*** STUDY MATERIAL ***

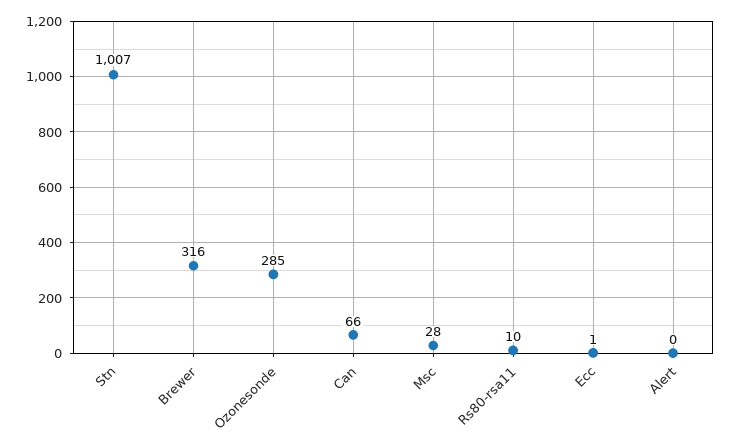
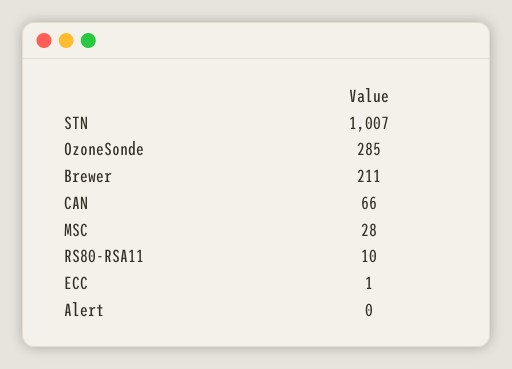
  {
    "Stn": 1007,
-   "Brewer": 316,
+   "Brewer": 211,
    "Ozonesonde": 285,
    "Can": 66,
    "Msc": 28,
    "Rs80-rsa11": 10,
    "Ecc": 1,
    "Alert": 0
  }

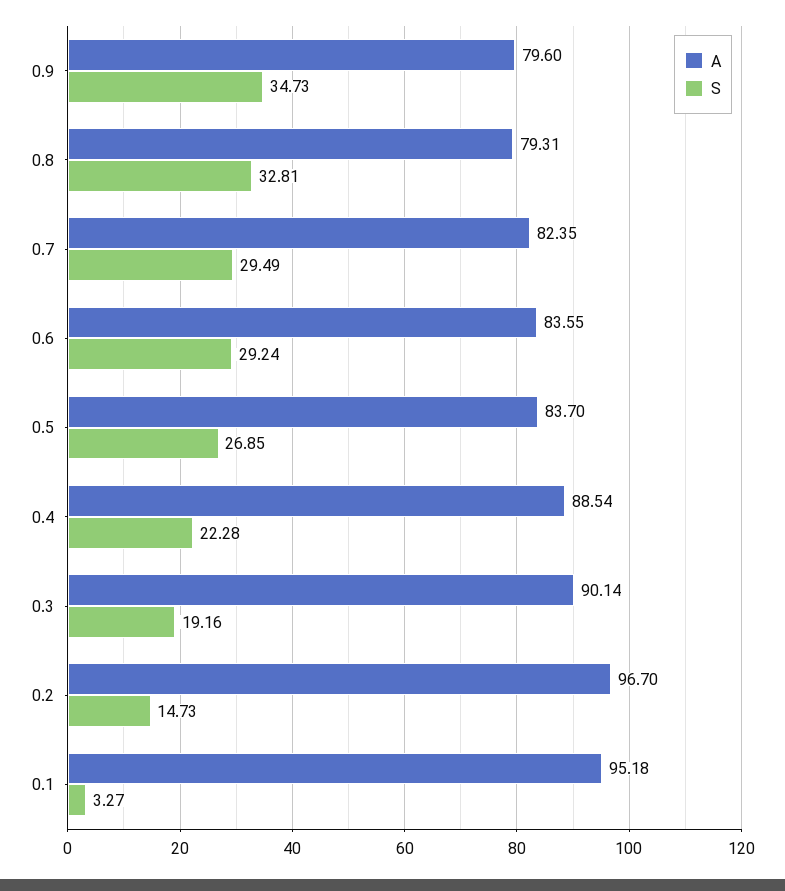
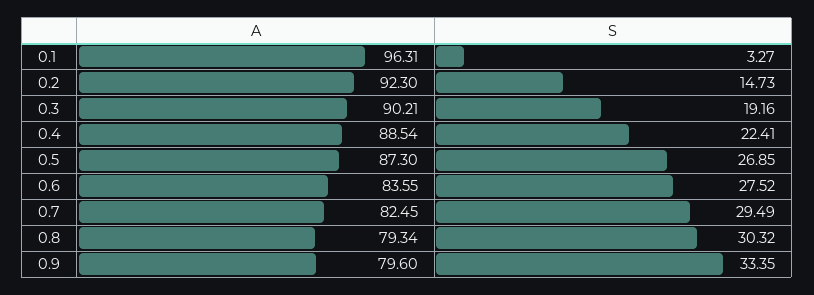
  {
    "A": {
      "0.9": 79.6,
-     "0.8": 79.31,
+     "0.8": 79.34,
-     "0.7": 82.35,
+     "0.7": 82.45,
      "0.6": 83.55,
-     "0.5": 83.7,
+     "0.5": 87.3,
      "0.4": 88.54,
-     "0.3": 90.14,
+     "0.3": 90.21,
-     "0.2": 96.7,
+     "0.2": 92.3,
-     "0.1": 95.18
+     "0.1": 96.31
    },
    "S": {
-     "0.9": 34.73,
+     "0.9": 33.35,
-     "0.8": 32.81,
+     "0.8": 30.32,
      "0.7": 29.49,
-     "0.6": 29.24,
+     "0.6": 27.52,
      "0.5": 26.85,
-     "0.4": 22.28,
+     "0.4": 22.41,
      "0.3": 19.16,
      "0.2": 14.73,
      "0.1": 3.27
    }
  }

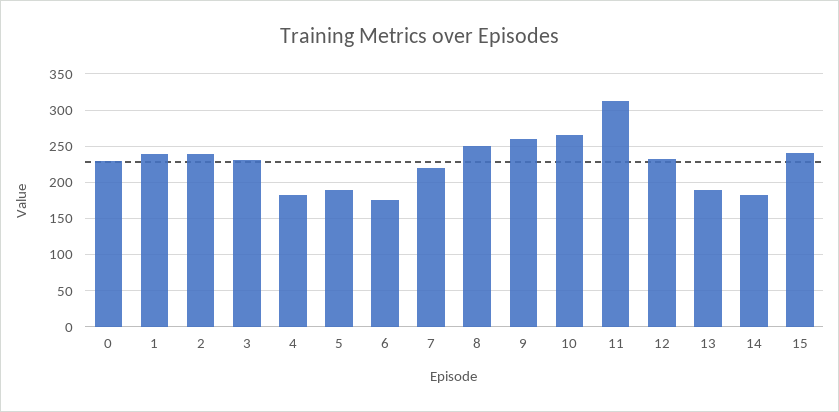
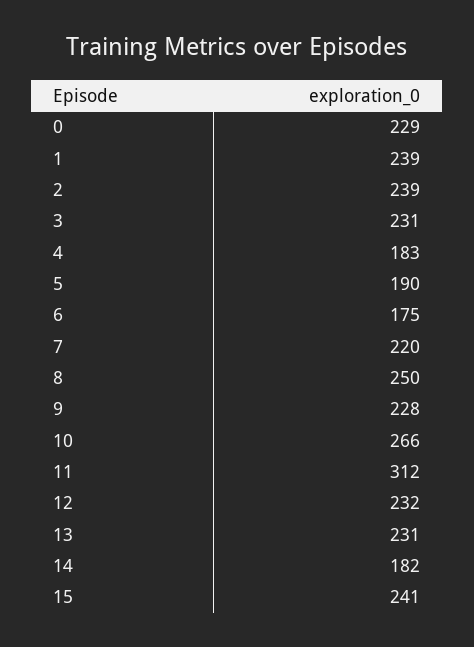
  {
    "0": 229,
    "1": 239,
    "2": 239,
    "3": 231,
    "4": 183,
    "5": 190,
    "6": 175,
    "7": 220,
    "8": 250,
-   "9": 260,
+   "9": 228,
    "10": 266,
    "11": 312,
    "12": 232,
-   "13": 190,
+   "13": 231,
    "14": 182,
    "15": 241
  }

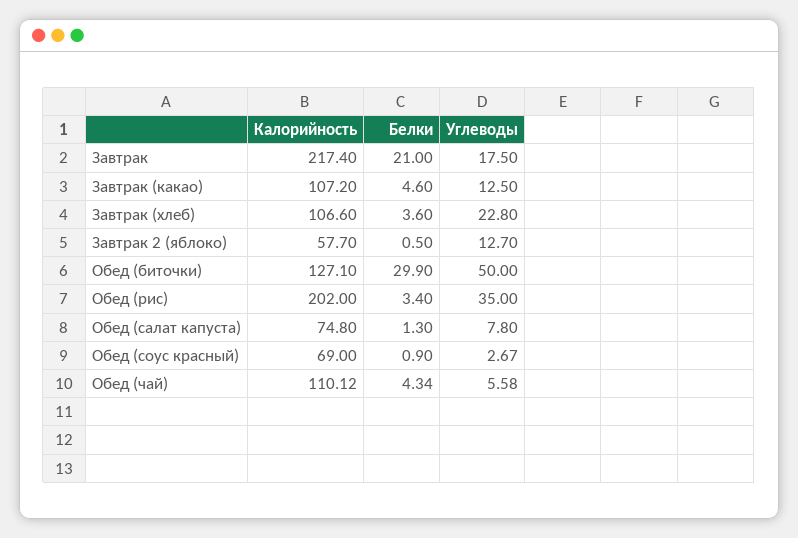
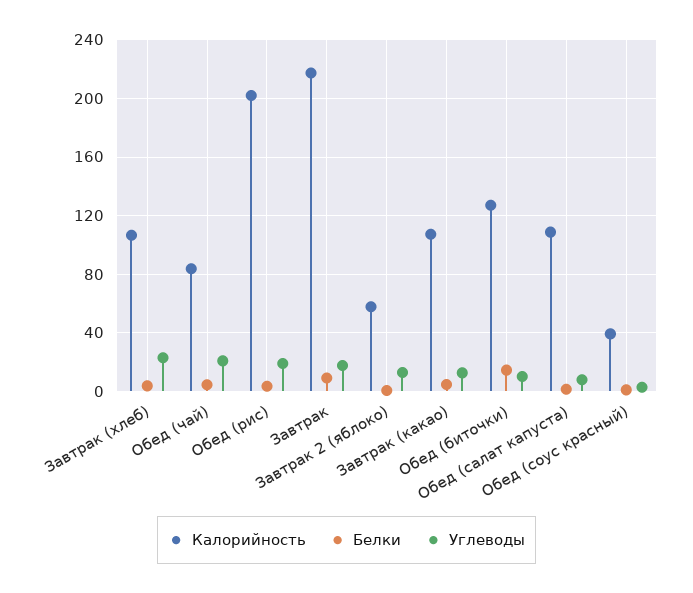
  {
    "Калорийность": {
      "Завтрак": 217.4,
      "Завтрак (какао)": 107.2,
      "Завтрак (хлеб)": 106.6,
      "Завтрак 2 (яблоко)": 57.7,
      "Обед (биточки)": 127.1,
      "Обед (рис)": 202,
-     "Обед (салат капуста)": 74.8,
+     "Обед (салат капуста)": 110,
-     "Обед (соус красный)": 69,
+     "Обед (соус красный)": 40,
-     "Обед (чай)": 110.12
+     "Обед (чай)": 85
    },
    "Белки": {
-     "Завтрак": 21,
+     "Завтрак": 10,
      "Завтрак (какао)": 4.6,
      "Завтрак (хлеб)": 3.6,
      "Завтрак 2 (яблоко)": 0.5,
-     "Обед (биточки)": 29.9,
+     "Обед (биточки)": 15,
      "Обед (рис)": 3.4,
      "Обед (салат капуста)": 1.3,
      "Обед (соус красный)": 0.9,
      "Обед (чай)": 4.34
    },
    "Углеводы": {
      "Завтрак": 17.5,
      "Завтрак (какао)": 12.5,
      "Завтрак (хлеб)": 22.8,
      "Завтрак 2 (яблоко)": 12.7,
-     "Обед (биточки)": 50,
+     "Обед (биточки)": 10,
-     "Обед (рис)": 35,
+     "Обед (рис)": 20,
      "Обед (салат капуста)": 7.8,
      "Обед (соус красный)": 2.67,
-     "Обед (чай)": 5.58
+     "Обед (чай)": 20
    }
  }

*** End of STUDY MATERIAL ***

● REQUIRED WORK:
Images are to be left out when the records above are written out again exactly.

● WORKED SOLUTION:
  {
    "Stn": 1007,
-   "Brewer": 316,
+   "Brewer": 211,
    "Ozonesonde": 285,
    "Can": 66,
    "Msc": 28,
    "Rs80-rsa11": 10,
    "Ecc": 1,
    "Alert": 0
  }

  {
    "A": {
      "0.9": 79.6,
-     "0.8": 79.31,
+     "0.8": 79.34,
-     "0.7": 82.35,
+     "0.7": 82.45,
      "0.6": 83.55,
-     "0.5": 83.7,
+     "0.5": 87.3,
      "0.4": 88.54,
-     "0.3": 90.14,
+     "0.3": 90.21,
-     "0.2": 96.7,
+     "0.2": 92.3,
-     "0.1": 95.18
+     "0.1": 96.31
    },
    "S": {
-     "0.9": 34.73,
+     "0.9": 33.35,
-     "0.8": 32.81,
+     "0.8": 30.32,
      "0.7": 29.49,
-     "0.6": 29.24,
+     "0.6": 27.52,
      "0.5": 26.85,
-     "0.4": 22.28,
+     "0.4": 22.41,
      "0.3": 19.16,
      "0.2": 14.73,
      "0.1": 3.27
    }
  }

  {
    "0": 229,
    "1": 239,
    "2": 239,
    "3": 231,
    "4": 183,
    "5": 190,
    "6": 175,
    "7": 220,
    "8": 250,
-   "9": 260,
+   "9": 228,
    "10": 266,
    "11": 312,
    "12": 232,
-   "13": 190,
+   "13": 231,
    "14": 182,
    "15": 241
  }

  {
    "Калорийность": {
      "Завтрак": 217.4,
      "Завтрак (какао)": 107.2,
      "Завтрак (хлеб)": 106.6,
      "Завтрак 2 (яблоко)": 57.7,
      "Обед (биточки)": 127.1,
      "Обед (рис)": 202,
-     "Обед (салат капуста)": 74.8,
+     "Обед (салат капуста)": 110,
-     "Обед (соус красный)": 69,
+     "Обед (соус красный)": 40,
-     "Обед (чай)": 110.12
+     "Обед (чай)": 85
    },
    "Белки": {
-     "Завтрак": 21,
+     "Завтрак": 10,
      "Завтрак (какао)": 4.6,
      "Завтрак (хлеб)": 3.6,
      "Завтрак 2 (яблоко)": 0.5,
-     "Обед (биточки)": 29.9,
+     "Обед (биточки)": 15,
      "Обед (рис)": 3.4,
      "Обед (салат капуста)": 1.3,
      "Обед (соус красный)": 0.9,
      "Обед (чай)": 4.34
    },
    "Углеводы": {
      "Завтрак": 17.5,
      "Завтрак (какао)": 12.5,
      "Завтрак (хлеб)": 22.8,
      "Завтрак 2 (яблоко)": 12.7,
-     "Обед (биточки)": 50,
+     "Обед (биточки)": 10,
-     "Обед (рис)": 35,
+     "Обед (рис)": 20,
      "Обед (салат капуста)": 7.8,
      "Обед (соус красный)": 2.67,
-     "Обед (чай)": 5.58
+     "Обед (чай)": 20
    }
  }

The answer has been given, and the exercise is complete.